Mas ouvir a psicopedagoga com pós graduação em teoria psicanalítica, contando aos 65 anos o que aprendeu criança naquele ambiente cultural e natural riquíssimo da Amazônia, me fez entender porque sua voz única e sua disposição ao diálogo – ela rompeu com Lula e o PT, partido que ajudou a criar, mas voltou para desempenhar um papel crucial no governo – representam um trunfo para o Brasil e para todos nós que queremos adiar o fim do mundo.
“Eu vim de uma família de matriarcas, minha avó era uma parteira tradicional, e ela fazia todos os partos da região, fez o meu parto também, ela adorava literatura de cordel, cantava e representava os repentes pra mim. Desde pequenininha eu gostava de estar com ela. Meu tio era mateiro, cerameiro, cesteiro, era xamã, foi criado por indígenas no Alto Madeira.

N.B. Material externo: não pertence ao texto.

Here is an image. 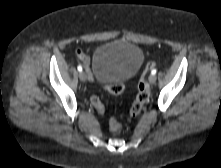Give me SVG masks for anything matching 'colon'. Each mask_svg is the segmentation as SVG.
<instances>
[{
	"mask_svg": "<svg viewBox=\"0 0 221 168\" xmlns=\"http://www.w3.org/2000/svg\"><path fill=\"white\" fill-rule=\"evenodd\" d=\"M156 65L157 64L155 62H149L147 63L145 67V71L143 75L141 76L138 86H137L138 93H137L136 99L133 102L131 109H130L131 117H137L141 113L145 103L147 102L149 98V87H148L147 80H146V73L150 71L151 69L155 68ZM108 91L113 95H121L124 91V85L122 83H114L108 87ZM91 102L98 113L100 114L104 113L105 111L104 105L102 104V102L100 101L98 97L93 96L91 98ZM109 128L111 131L116 132L120 130L121 124L115 118H110Z\"/></svg>",
	"mask_w": 221,
	"mask_h": 168,
	"instance_id": "colon-1",
	"label": "colon"
}]
</instances>
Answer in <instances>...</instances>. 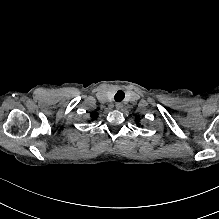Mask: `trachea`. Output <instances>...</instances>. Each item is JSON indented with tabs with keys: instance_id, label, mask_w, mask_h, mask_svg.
Here are the masks:
<instances>
[{
	"instance_id": "obj_1",
	"label": "trachea",
	"mask_w": 219,
	"mask_h": 219,
	"mask_svg": "<svg viewBox=\"0 0 219 219\" xmlns=\"http://www.w3.org/2000/svg\"><path fill=\"white\" fill-rule=\"evenodd\" d=\"M124 97H125L124 92L121 91V90H119V91L116 93L114 99H115L116 102H121V101L124 99Z\"/></svg>"
}]
</instances>
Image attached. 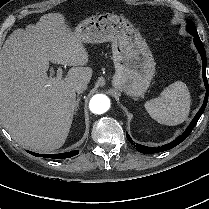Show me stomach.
<instances>
[{"instance_id": "0dacf381", "label": "stomach", "mask_w": 209, "mask_h": 209, "mask_svg": "<svg viewBox=\"0 0 209 209\" xmlns=\"http://www.w3.org/2000/svg\"><path fill=\"white\" fill-rule=\"evenodd\" d=\"M73 34L82 43L111 42L115 74L112 85L141 97L155 74V61L145 39L122 15L102 13L80 22Z\"/></svg>"}]
</instances>
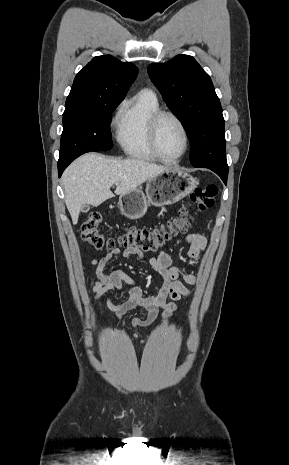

E isso foi muito rico na minha vida: eu sou psicopedagoga e sei que eu fui uma criança muito estimulada. Acho que conheço pelo menos quarenta espécies frutíferas nativas da Amazônia, que você pode comer sem nenhum risco, e muitas espécies de árvores, muitas espécies de cipó, muitas espécies de pássaros. Eu sempre brinco que eu fui analfabeta até os 16 anos, mas eu já era PHD em saber narrativo, que é o saber das populações tradicionais”.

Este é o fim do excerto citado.